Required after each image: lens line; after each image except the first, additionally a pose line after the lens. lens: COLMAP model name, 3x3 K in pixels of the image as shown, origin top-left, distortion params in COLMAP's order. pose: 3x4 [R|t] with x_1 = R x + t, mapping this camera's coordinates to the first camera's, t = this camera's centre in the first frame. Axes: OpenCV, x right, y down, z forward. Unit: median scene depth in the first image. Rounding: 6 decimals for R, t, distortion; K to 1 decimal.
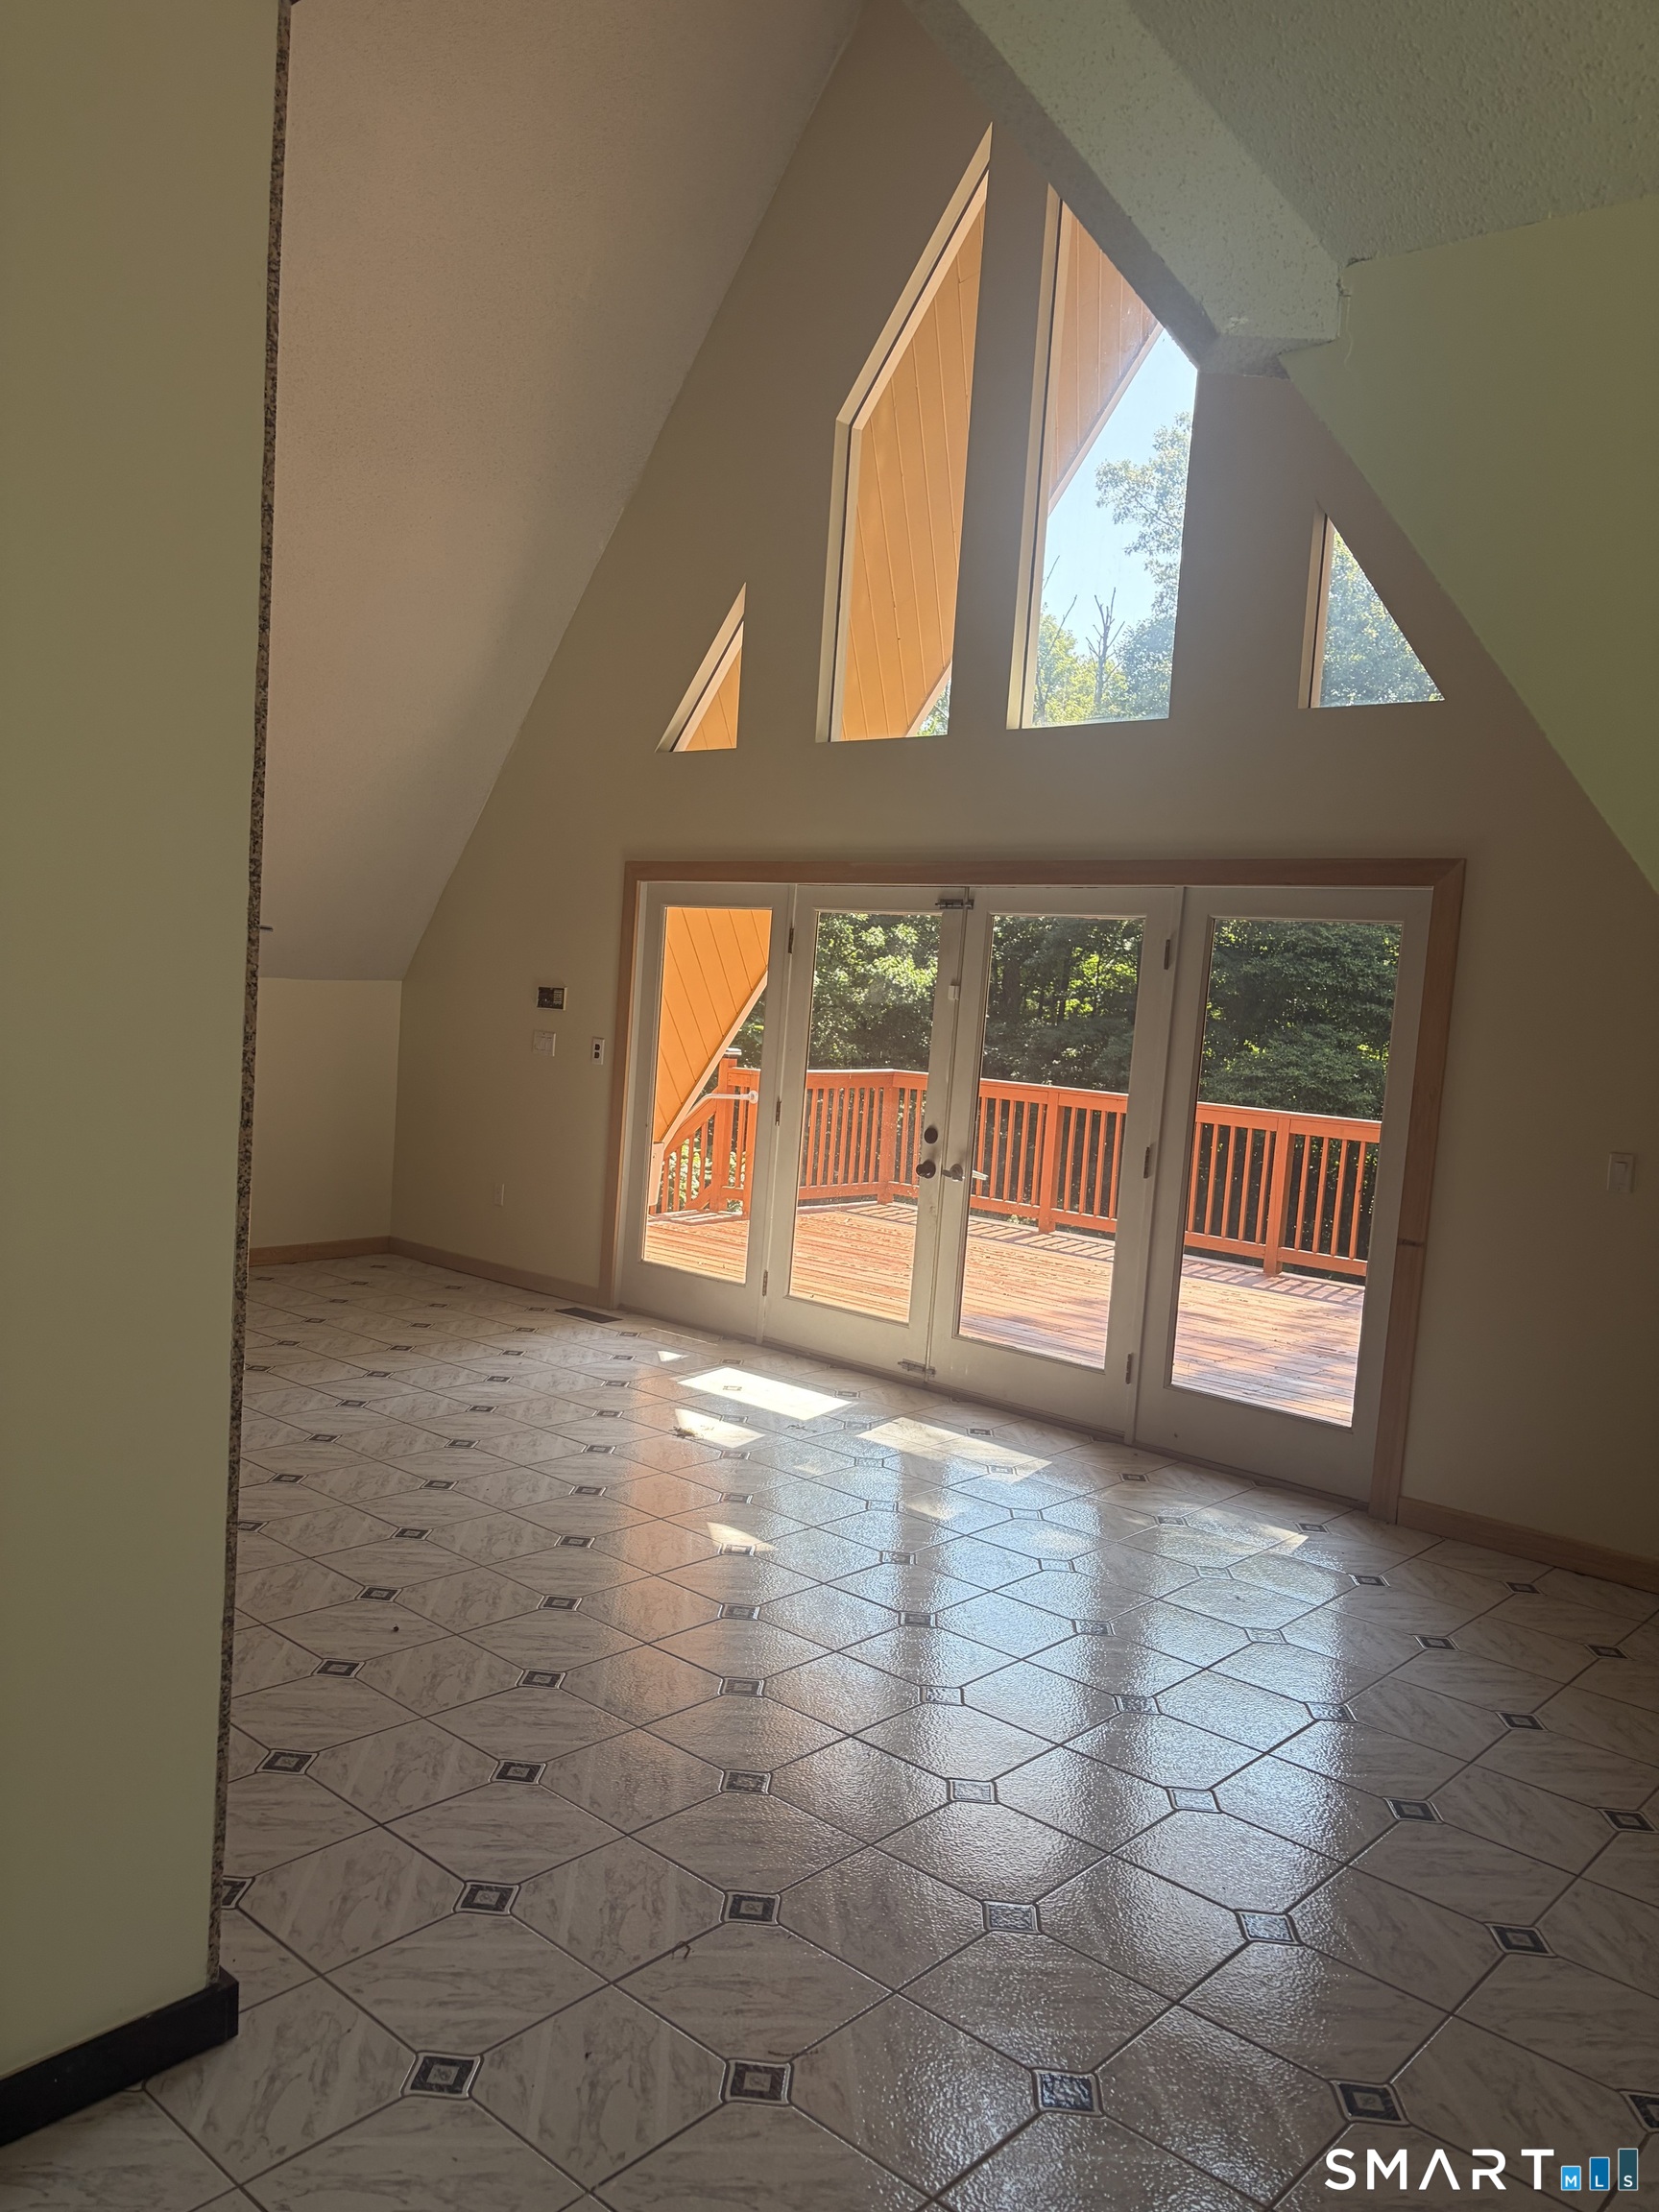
lens RADIAL K [[1666.5, 0, 819.2], [0, 1666.5, 1098.9], [0, 0, 1]] dist [0.048593, -0.060626]
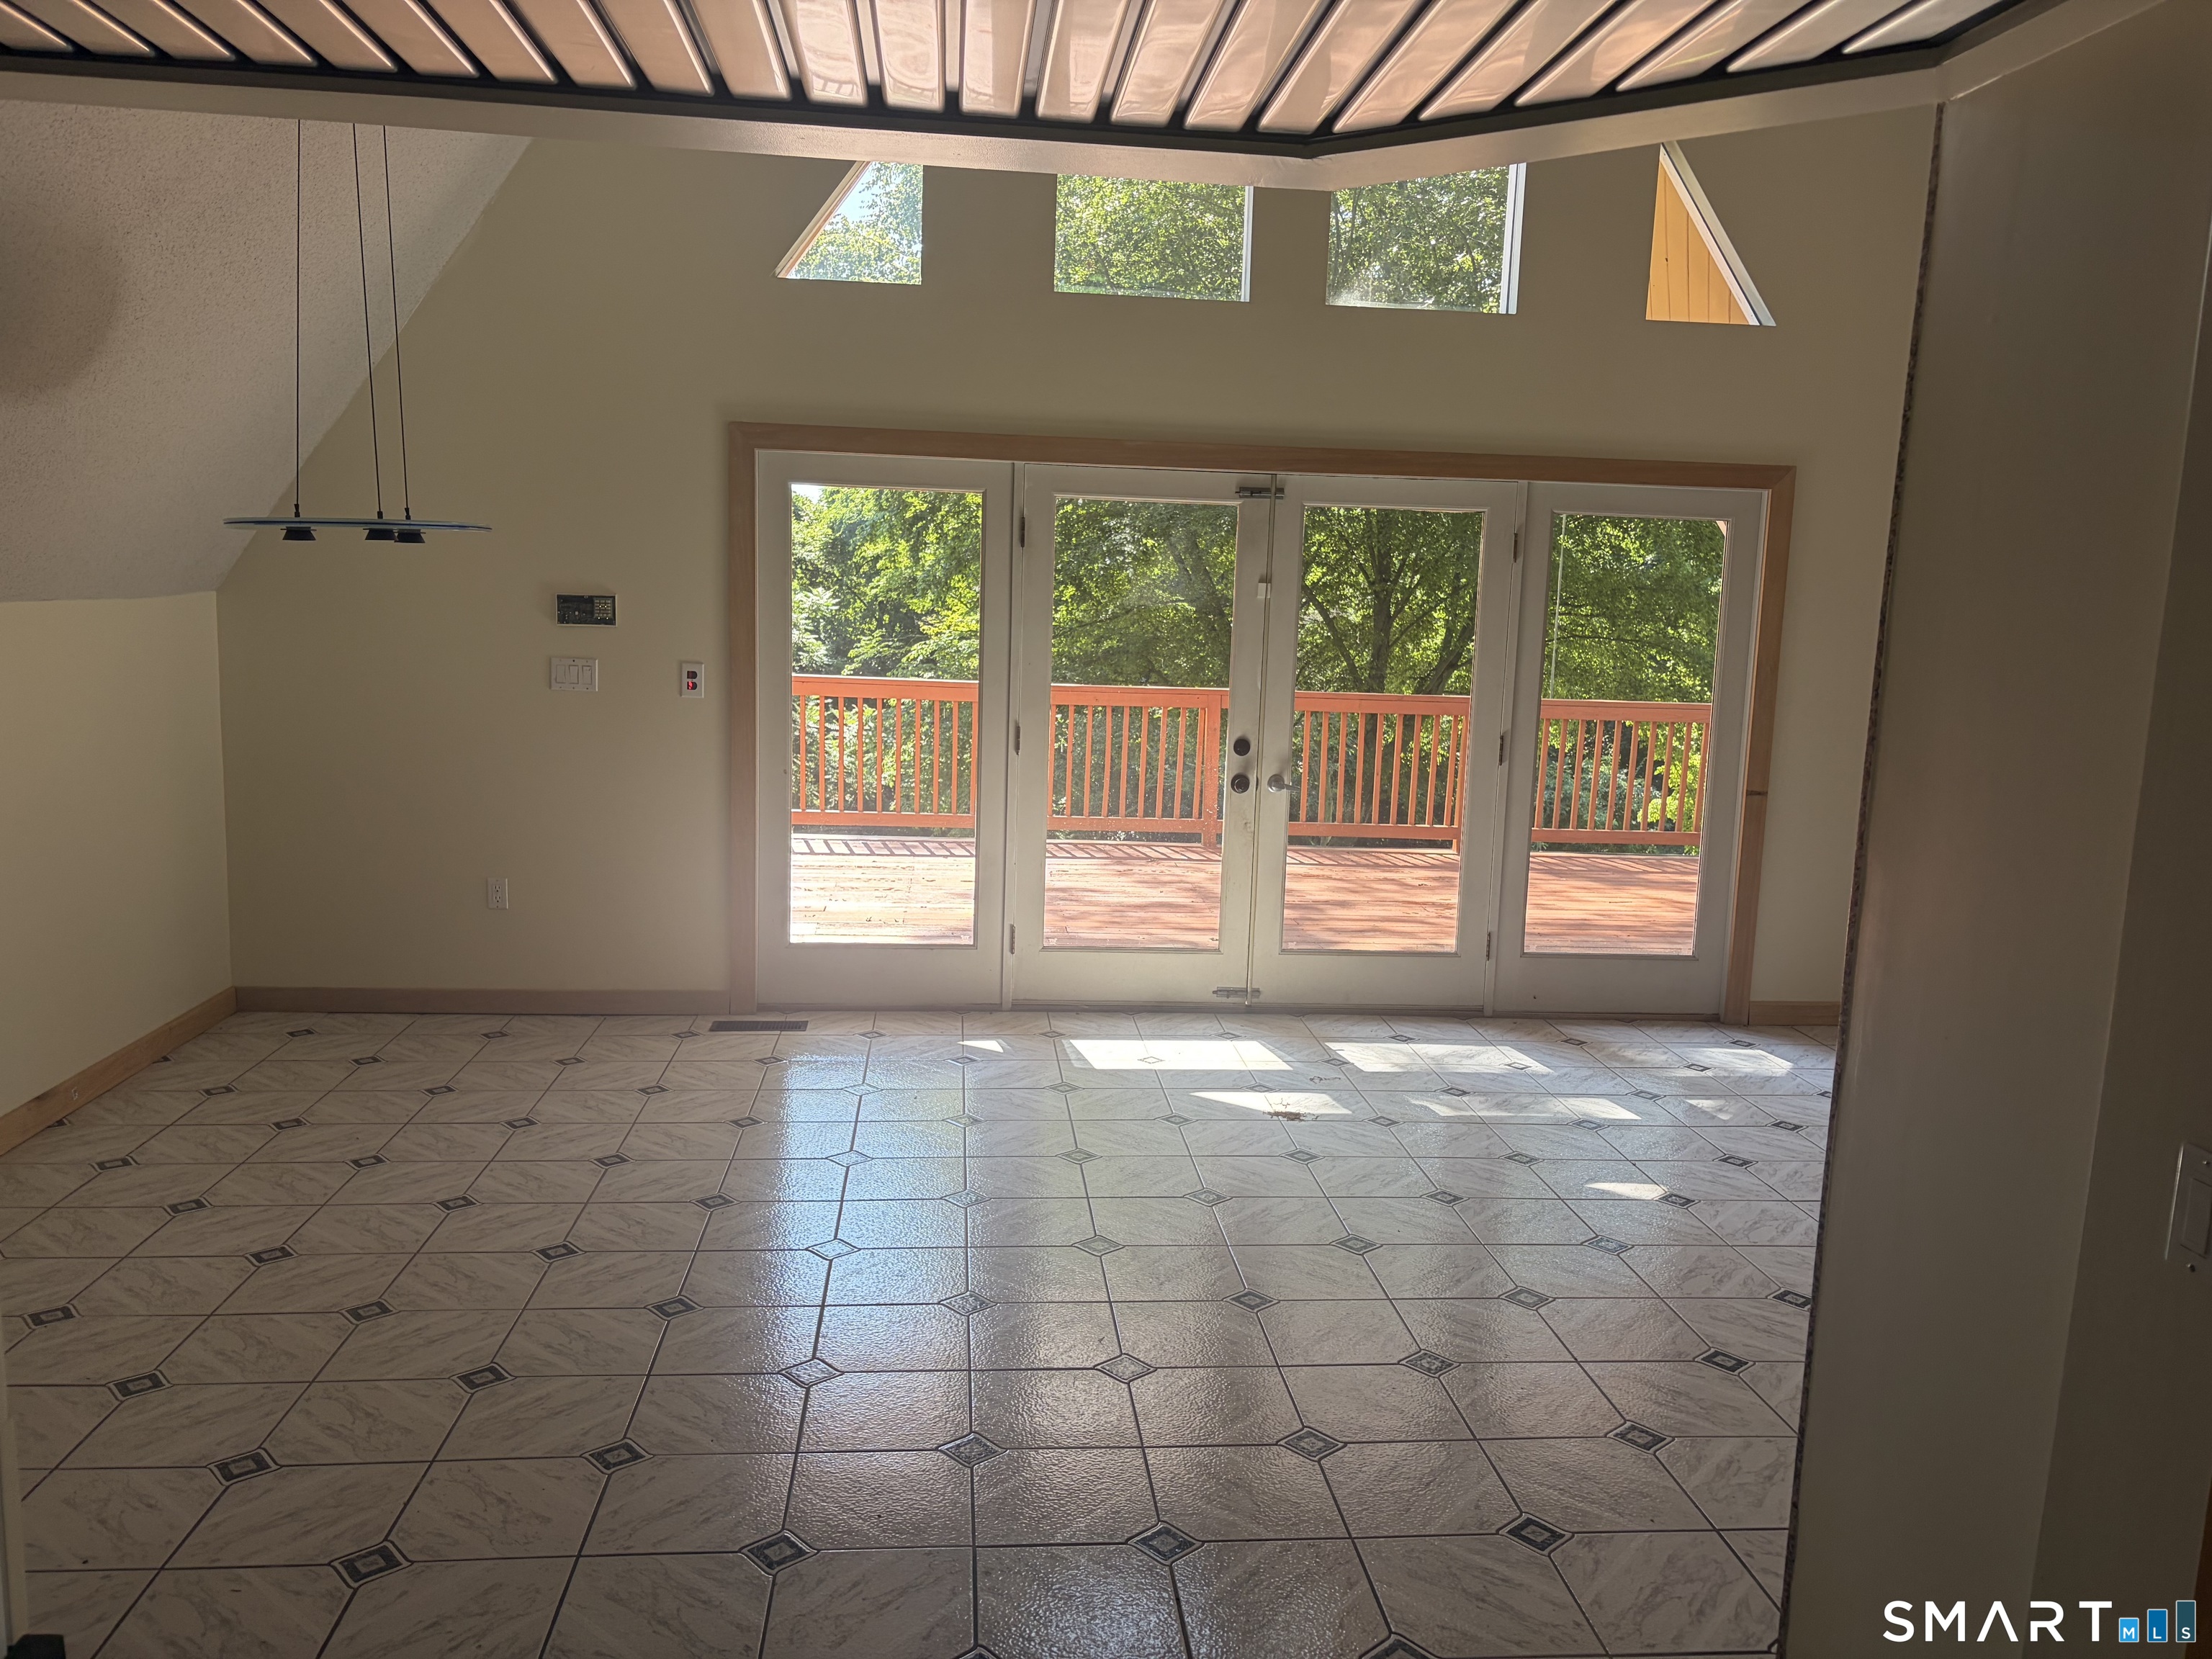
lens RADIAL K [[1666.5, 0, 1111.2], [0, 1666.5, 843.1], [0, 0, 1]] dist [0.048593, -0.060626]
pose [[0.680661, -0.149713, 0.717138, -0.663215], [0.060151, 0.987012, 0.148961, -0.068240], [-0.730125, -0.058255, 0.680826, 0.420564]]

- - -

§ Aufgabe: Schreiben Sie die Daten neu und ersetzen Sie dabei „origin top-left“ durch „origin at the top-left corner“, ohne sonst etwas zu ändern. Die Bilder gehören nicht in die Antwort.

§ Lösung:
Required after each image: lens line; after each image except the first, additionally a pose line after the lens. lens: COLMAP model name, 3x3 K in pixels of the image as shown, origin at the top-left corner, distortion params in COLMAP's order. pose: 3x4 [R|t] with x_1 = R x + t, mapping this camera's coordinates to the first camera's, t = this camera's centre in the first frame. Axes: OpenCV, x right, y down, z forward. Unit: median scene depth in the first image. Rounding: 6 decimals for R, t, distortion; K to 1 decimal.
lens RADIAL K [[1666.5, 0, 819.2], [0, 1666.5, 1098.9], [0, 0, 1]] dist [0.048593, -0.060626]
lens RADIAL K [[1666.5, 0, 1111.2], [0, 1666.5, 843.1], [0, 0, 1]] dist [0.048593, -0.060626]
pose [[0.680661, -0.149713, 0.717138, -0.663215], [0.060151, 0.987012, 0.148961, -0.068240], [-0.730125, -0.058255, 0.680826, 0.420564]]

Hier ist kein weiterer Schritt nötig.